(Data items)

■ ■ ■ ■ ■

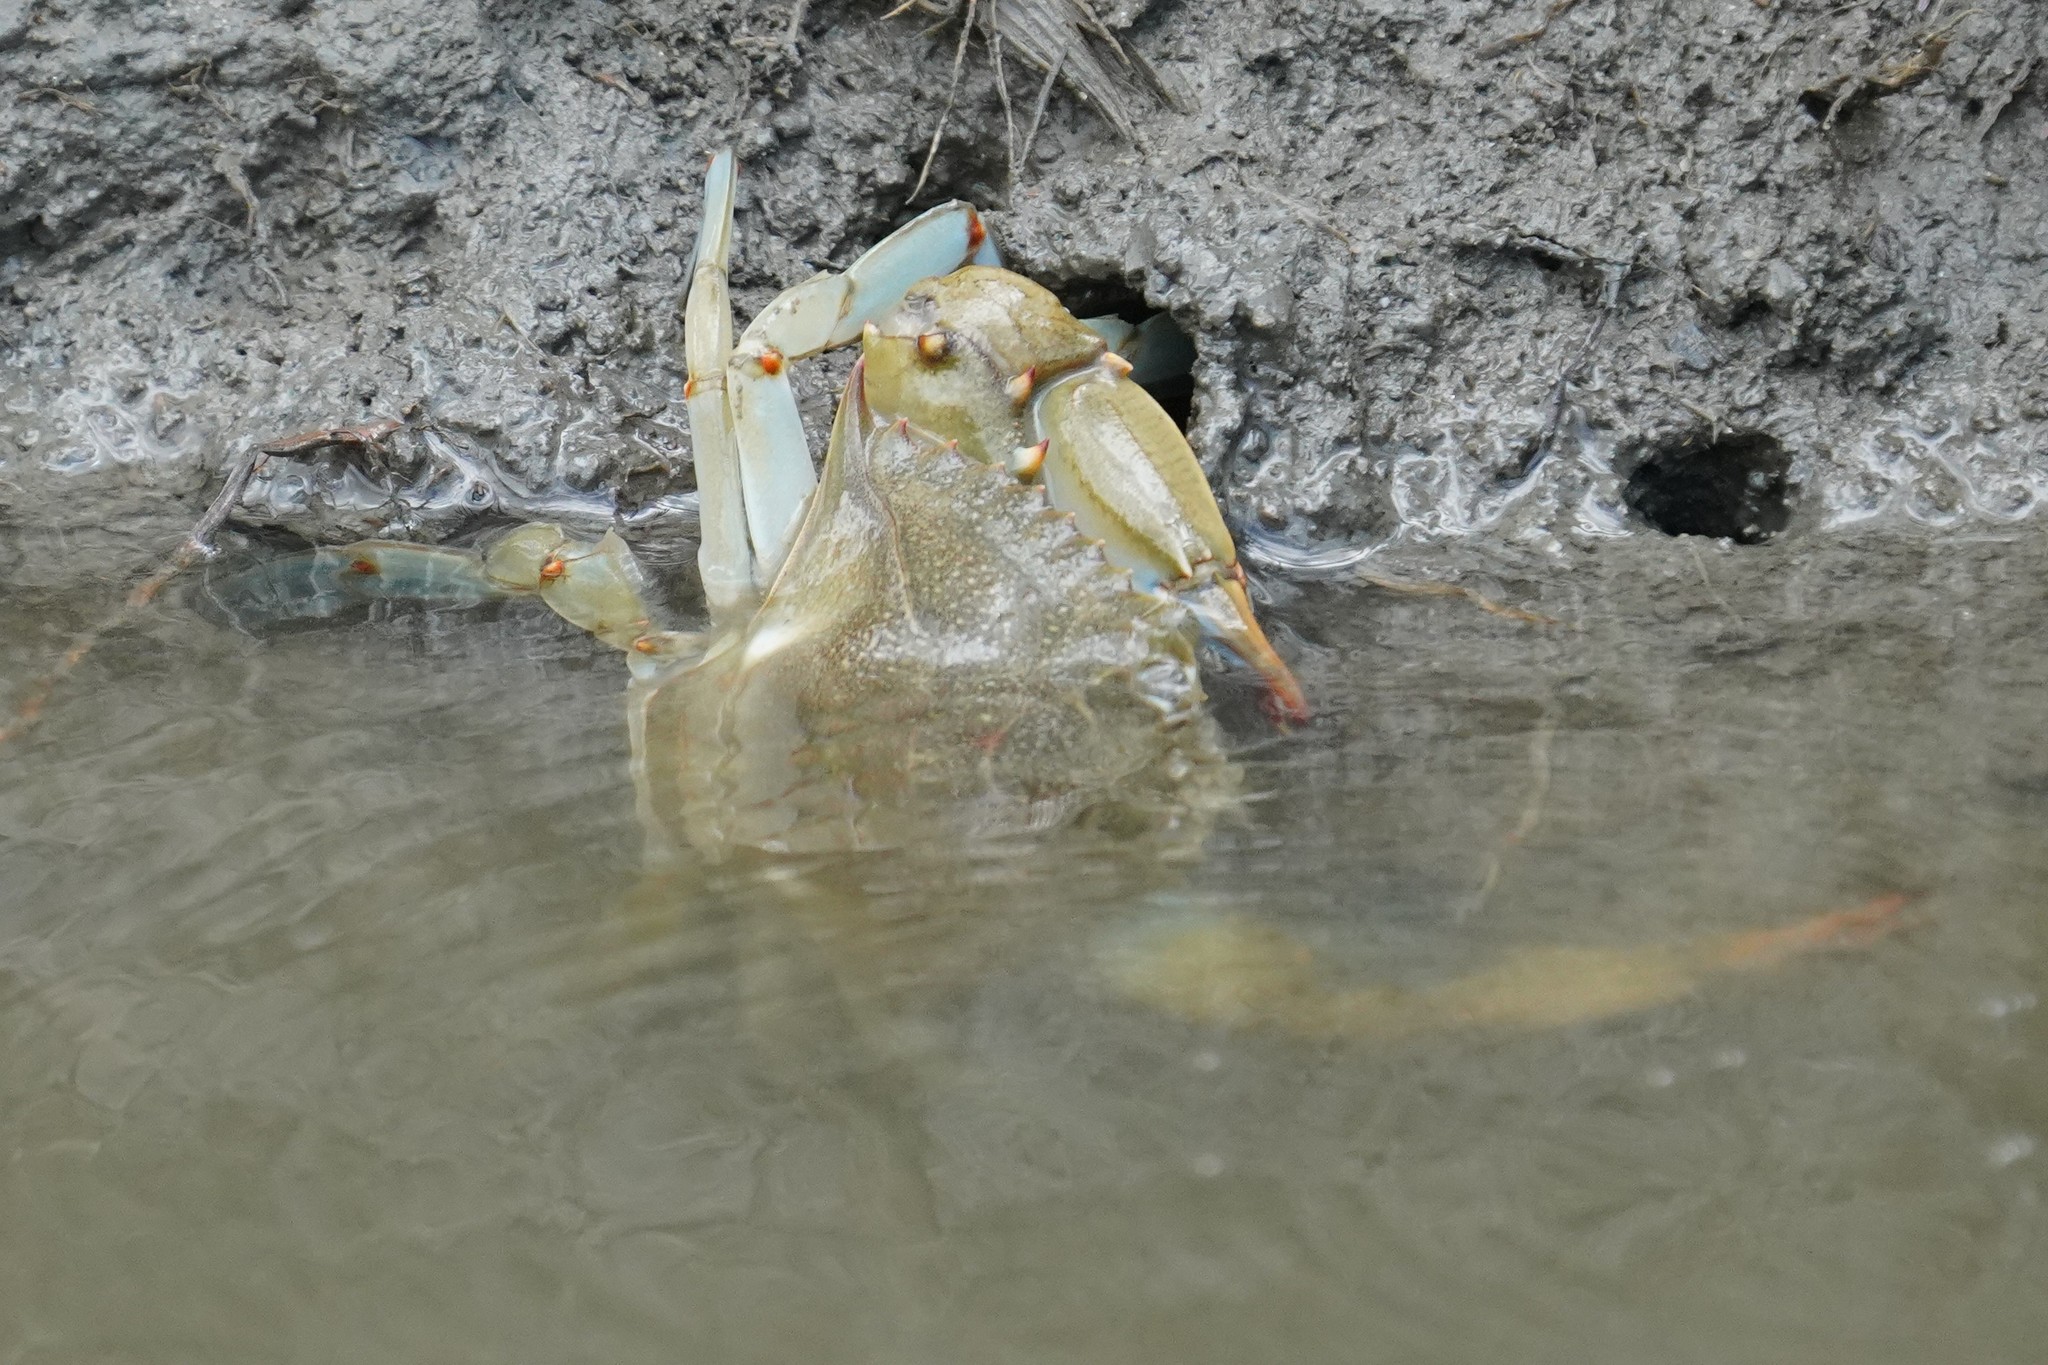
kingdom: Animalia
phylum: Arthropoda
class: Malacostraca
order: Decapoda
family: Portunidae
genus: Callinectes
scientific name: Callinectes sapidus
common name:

■ ■ ■ ■ ■

_WHAT YOU WILL DO_. Copy the lines above word for word, omitting the picture.

_REPLY TO THE EXERCISE_.
kingdom: Animalia
phylum: Arthropoda
class: Malacostraca
order: Decapoda
family: Portunidae
genus: Callinectes
scientific name: Callinectes sapidus
common name:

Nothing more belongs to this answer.